Oleh : Asma Sulistiawati (Pemerhati Umat)Â
Gencatan senjata antara Israel dan Hamas akhirnya diumumkan pada 9 Oktober 2025, setelah proses negosiasi panjang yang dimediasi oleh Amerika Serikat, Mesir, dan Qatar. (Al Jazeera, 9/10/2025) Pemerintah Israel menyebutnya sebagai "fase pertama" dari penghentian operasi militer, termasuk penarikan sebagian pasukan dari Gaza dan rencana pertukaran tahanan. Hamas menanggapinya sebagai "langkah menuju akhir perang."
Namun hanya beberapa jam setelah kesepakatan diumumkan, ledakan kembali mengguncang Gaza. Serangan udara Israel menghantam kawasan Beit Lahiya dan Khan Younis, menewaskan sedikitnya sepuluh orang dan melukai puluhan lainnya. (Democracy Now, 10/10/2025) Militer Israel berdalih bahwa operasi itu menargetkan kelompok "teroris yang masih aktif menyiapkan roket."
Sementara masyarakat dunia bersorak atas berita gencatan senjata, warga Gaza kembali menggali reruntuhan rumah dan mencari jenazah keluarganya. Di balik kata "damai," Gaza masih dibungkam oleh blokade, kelaparan, dan kehilangan.
Gencatan yang Tidak Seimbang
Gencatan senjata di Gaza gagal bekerja karena berdiri di atas ketimpangan kekuasaan. Israel tetap menjadi pihak dominan, baik secara militer maupun politik. Dalam perjanjian yang sama, Perdana Menteri Benjamin Netanyahu menegaskan bahwa "pasukan Israel akan tetap berada di Gaza sampai Hamas dilucuti sepenuhnya." (The Guardian, 10/10/2025)
Dengan posisi tersebut, Israel memiliki keleluasaan menafsirkan setiap pelanggaran sebagai "langkah pertahanan." Selama bertahun-tahun, setiap serangan balasan dianggap sebagai "hak mempertahankan diri," bukan agresi. Inilah akar kegagalan setiap gencatan senjata tidak ada keseimbangan kekuasaan dan tidak ada mekanisme penegakan keadilan.

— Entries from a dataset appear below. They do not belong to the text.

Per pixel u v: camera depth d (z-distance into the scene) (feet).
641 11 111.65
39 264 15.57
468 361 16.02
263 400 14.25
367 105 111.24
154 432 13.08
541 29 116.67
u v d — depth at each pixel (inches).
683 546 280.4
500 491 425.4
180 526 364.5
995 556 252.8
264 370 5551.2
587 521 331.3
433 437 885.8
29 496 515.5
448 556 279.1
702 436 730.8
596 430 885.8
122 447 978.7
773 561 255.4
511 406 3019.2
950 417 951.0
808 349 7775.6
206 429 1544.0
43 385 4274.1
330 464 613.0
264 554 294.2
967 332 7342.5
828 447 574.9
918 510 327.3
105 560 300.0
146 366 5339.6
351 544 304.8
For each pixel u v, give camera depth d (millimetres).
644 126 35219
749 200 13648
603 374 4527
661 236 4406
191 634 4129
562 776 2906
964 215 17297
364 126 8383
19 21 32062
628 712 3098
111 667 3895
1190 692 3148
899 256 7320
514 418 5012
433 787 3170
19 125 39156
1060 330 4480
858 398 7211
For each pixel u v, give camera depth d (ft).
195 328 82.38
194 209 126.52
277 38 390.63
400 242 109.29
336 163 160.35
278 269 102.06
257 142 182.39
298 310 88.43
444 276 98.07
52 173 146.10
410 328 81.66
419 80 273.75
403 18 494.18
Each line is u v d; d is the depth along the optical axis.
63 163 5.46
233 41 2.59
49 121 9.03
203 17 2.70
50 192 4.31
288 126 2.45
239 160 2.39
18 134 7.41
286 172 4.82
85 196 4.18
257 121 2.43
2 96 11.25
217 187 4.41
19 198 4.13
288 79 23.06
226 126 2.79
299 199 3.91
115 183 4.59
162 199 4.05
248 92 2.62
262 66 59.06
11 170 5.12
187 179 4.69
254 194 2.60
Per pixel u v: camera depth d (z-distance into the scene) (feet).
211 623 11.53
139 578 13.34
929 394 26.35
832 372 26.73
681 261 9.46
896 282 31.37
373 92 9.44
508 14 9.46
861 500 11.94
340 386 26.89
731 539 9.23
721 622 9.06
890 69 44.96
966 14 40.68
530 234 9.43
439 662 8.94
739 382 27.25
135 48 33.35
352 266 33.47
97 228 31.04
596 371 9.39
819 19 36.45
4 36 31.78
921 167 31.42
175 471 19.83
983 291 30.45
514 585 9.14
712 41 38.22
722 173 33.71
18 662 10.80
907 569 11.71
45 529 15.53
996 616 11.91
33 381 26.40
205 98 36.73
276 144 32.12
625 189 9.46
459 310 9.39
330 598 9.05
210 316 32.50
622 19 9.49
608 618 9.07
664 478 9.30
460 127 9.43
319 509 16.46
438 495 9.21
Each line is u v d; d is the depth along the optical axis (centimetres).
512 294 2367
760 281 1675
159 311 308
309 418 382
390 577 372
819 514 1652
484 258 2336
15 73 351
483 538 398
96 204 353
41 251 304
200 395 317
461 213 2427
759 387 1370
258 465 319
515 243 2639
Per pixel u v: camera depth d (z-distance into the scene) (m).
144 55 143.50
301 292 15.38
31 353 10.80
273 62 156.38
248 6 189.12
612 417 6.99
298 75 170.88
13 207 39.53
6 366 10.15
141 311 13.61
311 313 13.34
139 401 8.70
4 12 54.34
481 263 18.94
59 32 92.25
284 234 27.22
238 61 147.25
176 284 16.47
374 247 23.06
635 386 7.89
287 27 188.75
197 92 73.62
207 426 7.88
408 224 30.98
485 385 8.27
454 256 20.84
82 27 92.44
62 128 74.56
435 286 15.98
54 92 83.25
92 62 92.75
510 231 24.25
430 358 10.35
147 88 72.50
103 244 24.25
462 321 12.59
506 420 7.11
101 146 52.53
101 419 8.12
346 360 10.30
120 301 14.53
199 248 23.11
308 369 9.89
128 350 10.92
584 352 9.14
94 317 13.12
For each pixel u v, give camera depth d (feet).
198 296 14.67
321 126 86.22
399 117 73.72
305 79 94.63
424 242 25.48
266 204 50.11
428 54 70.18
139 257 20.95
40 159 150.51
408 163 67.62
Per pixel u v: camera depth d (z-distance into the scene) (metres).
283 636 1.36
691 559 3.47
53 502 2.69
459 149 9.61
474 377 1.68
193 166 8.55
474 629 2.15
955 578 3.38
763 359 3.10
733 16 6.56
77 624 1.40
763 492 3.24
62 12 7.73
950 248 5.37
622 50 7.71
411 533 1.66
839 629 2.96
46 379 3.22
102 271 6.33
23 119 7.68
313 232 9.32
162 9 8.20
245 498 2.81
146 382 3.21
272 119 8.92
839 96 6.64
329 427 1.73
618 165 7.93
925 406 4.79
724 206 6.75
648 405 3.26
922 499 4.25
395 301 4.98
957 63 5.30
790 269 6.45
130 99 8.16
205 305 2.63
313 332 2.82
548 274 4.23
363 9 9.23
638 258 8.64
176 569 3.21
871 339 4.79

Amerika Serikat, Mesir, dan Qatar yang bertindak sebagai mediator juga tidak memiliki otoritas nyata untuk menghukum pelanggar. PBB kerap lumpuh oleh veto politik. Saat Israel melanggar, dunia hanya mengeluarkan pernyataan "keprihatinan mendalam." Tidak ada konsekuensi.
Situasi ini mencerminkan pola berulang dunia internasional lebih sibuk mengelola konflik ketimbang menyelesaikannya. Gencatan senjata dijadikan jeda kosmetik untuk menenangkan opini publik global, bukan langkah menuju keadilan. (Middle East Monitor, 10/10/2025)
Fakta di lapangan bahkan menunjukkan bahwa penderitaan warga Gaza terus berlanjut di tengah klaim "perdamaian." Bantuan dari darat berulang kali tertahan di perbatasan Rafah. Truk-truk berisi makanan, bahan bakar, dan obat-obatan menunggu berhari-hari tanpa izin masuk, bahkan ketika rumah sakit kehabisan listrik dan pasien sekarat di ruang operasi.